One of the biggest reasons Rosen makes some people in the NFL uncomfortable is he appears to be perfectly comfortable being himself. He also doesn’t seem interested in changing and he’s going to speak his mind, even if that means criticizing a team for which he plays.
When Rosen was at UCLA, he dared to point out the hypocrisy of his school signing a $280 million shoe deal with Under Armour despite the fact that college athletes are considered amateurs and the NCAA is labeled a nonprofit organization.
Show me the lie.
Rosen eventually deleted that Instagram post about UCLA, but he did not delete the picture he posted of himself wearing a “F— Trump” hat while golfing at one of the president’s golf courses.

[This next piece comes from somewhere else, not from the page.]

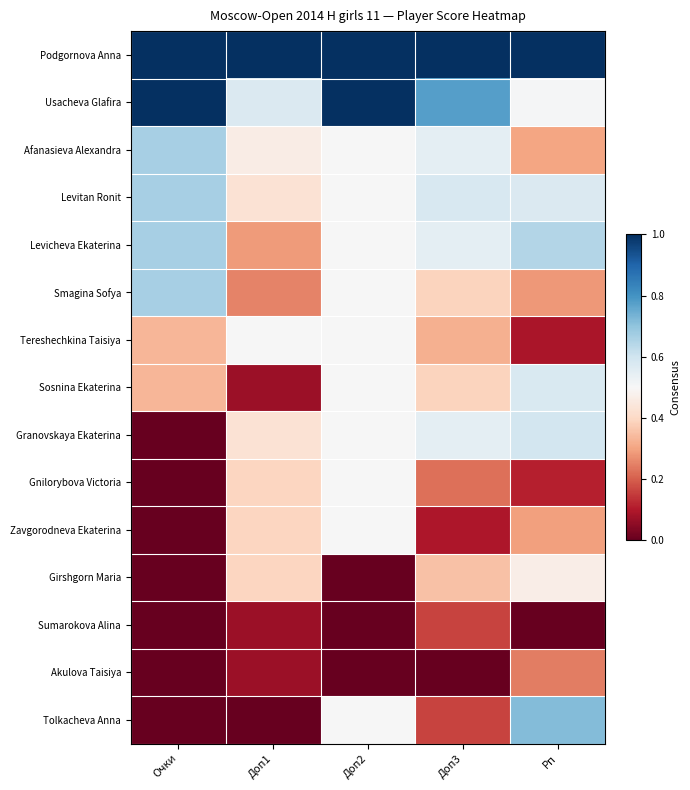

What is the total value across all series at Доп2?

7.0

Rosen later told Sports Illustrated: “I don’t regret posting the photo at all because personally I thought it was hilarious.”
This is considered dangerous behavior to some NFL teams. Meanwhile, some of those same teams won’t think twice about drafting players who have run afoul of the law. In the league’s bizarre world, players with criminal histories are a safer bet than a free thinker like Rosen. You can convince NFL fans that a player has changed his rotten behavior. It’s not so easy to convince them that a player has changed the way he thinks.
You don’t have to agree with Rosen’s beliefs, but he deserves a certain amount of respect for having the courage to still be himself. Maybe one day the NFL will figure out a way to appreciate players like that.